Pegasus: How does the malware sneak into a victim’s phone?

K V Kurmanath Hyderabad | Updated on November 01, 2019

Pegasus can target any device, any messaging service, several Operating Systems

If it were a malware targeting a computer or a mobile phone, by stealthily entering the devices luring the users to click a malicious link, people would not have been surprised.

A malware targeting WhatsApp accounts of users have shocked the world because the social media platform promised a secure transmission of data between devices.

The latest snooping story reads like a sci-fi movie, with bad guys sitting in isolated geographies, launching surreptitious malware attacks on targets, stealing information by lurking there without the victims noticing the damage.

The Facebook arm still claims that there’s no problem with the encryption and decryption handled by it. They hackers have infected the phones to steal the information, it said.

But how could the spyware Pegasus, used by the Israeli firm NSO, could break into about 1,400 people (the number could grow), mostly human rights activists, lawyers, government officials and journalists?

The modus operandi

In this particular attack, which rocked the country, the Israeli group used sophisticated tools. The hackers have created WhatsApp accounts using telephone numbers registered in countries during January 2018 and May 2019. They used these numbers as launch pads to send a malicious code to target devices in April and May 2019.

In complaint against the hackers that was filed in a US Court, WhatsApp said that phone numbers were registered in countries like Cyprus, Israel, Brazil, Indonesia, Sweden, and the Netherlands.

“They leased servers and internet hosting services in different countries, including the United States, in order to connect the target devices to a network of remote servers intended to distribute malware and relay commands to the target devices,” WhatsApp has explained.

The attack is so sophisticated that the victim need not click on a link or provide some information to the hacker as it happens in normal cyber attacks.

“The victim need not take any action, such as clicking a link or opening a message (known as remote installation),” WhatsApp told the US district court in California.

After being installed in a device, the spyware establishes a information route, enabling the hacker to intercept and extract information and communications from the infected devices.
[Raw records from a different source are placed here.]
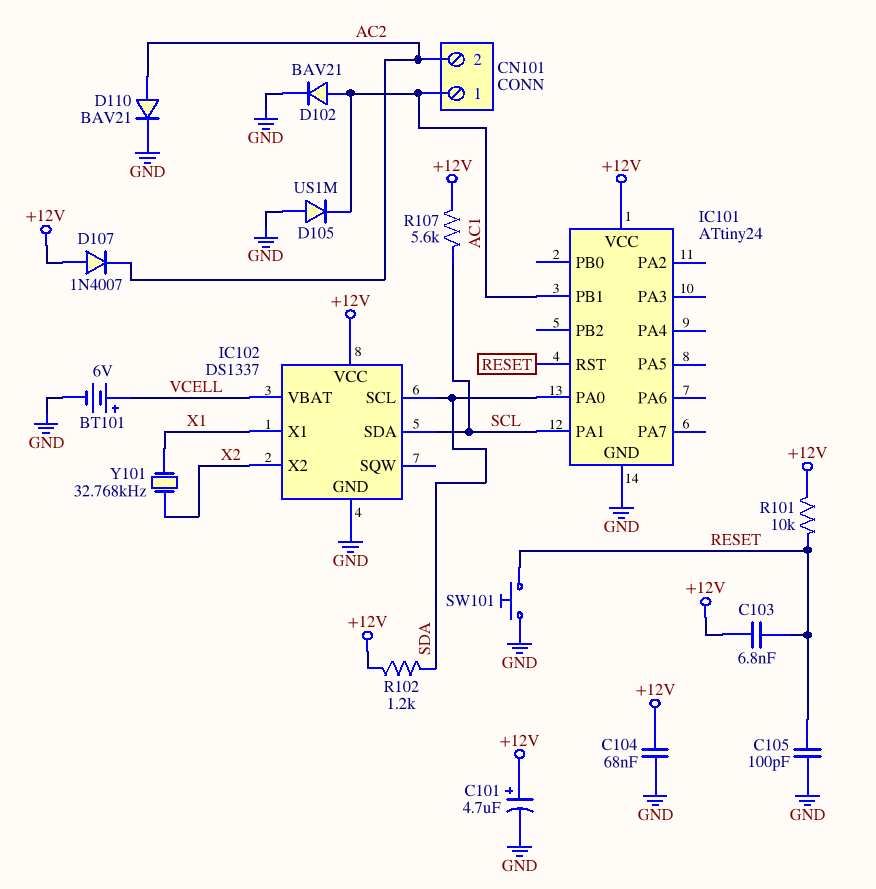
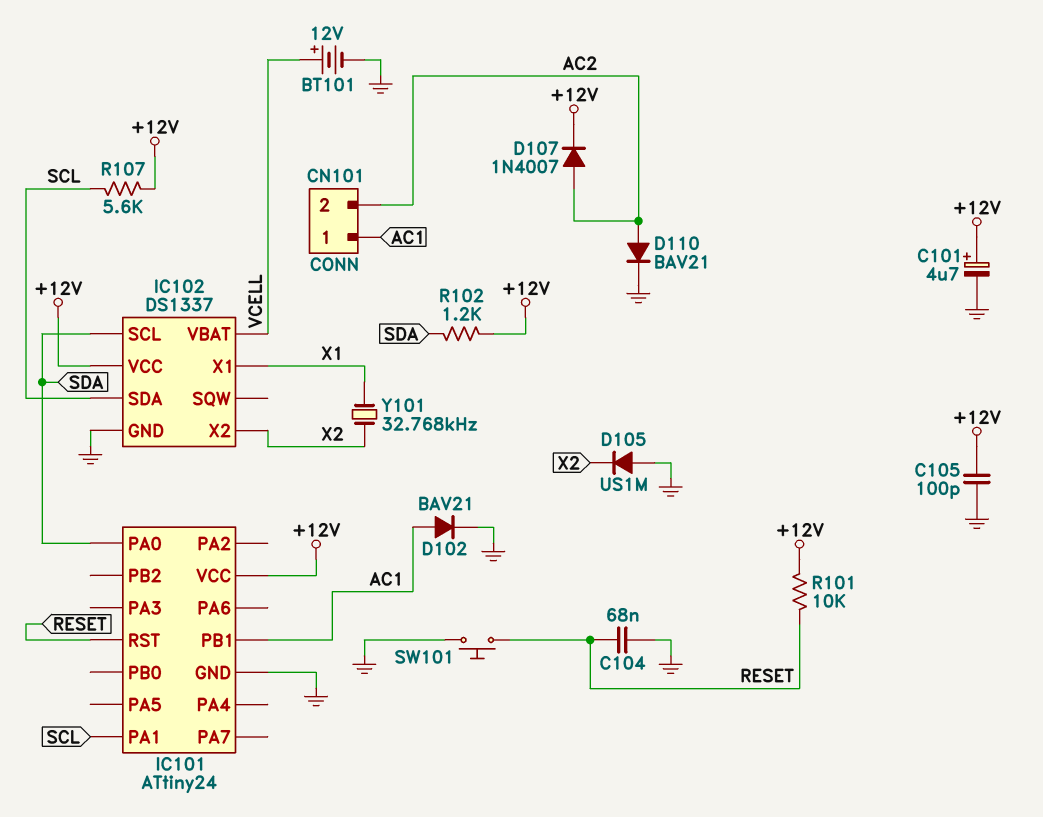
BT101: 6V (plus VCELL, minus GND) -> 12V (plus VCELL, minus GND)
C103: 6.8nF (+12V, RESET) -> none
C104: 68nF (+12V, GND) -> 68nF (GND, RESET)
C105: 100pF (GND, RESET) -> 100pF (+12V, GND)
D105: diode US1M (A GND, K AC1) -> diode US1M (A GND, K X2)
D107: diode 1N4007 (A +12V, K AC2) -> diode 1N4007 (A AC2, K +12V)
The deadly spyware Pegasus could “remotely and covertly extract valuable intelligence from virtually any mobile device.” The malware is so powerful it could compromise Telegram, WeChat, Facebook Messenger, WhatsApp, and other messaging platforms. It can work on phones with iOS, Android and Blackberry.

It is so flexible that it could be customized for different purposes, including to intercept communications, capture screenshots, and copy browsing history and contacts from the device.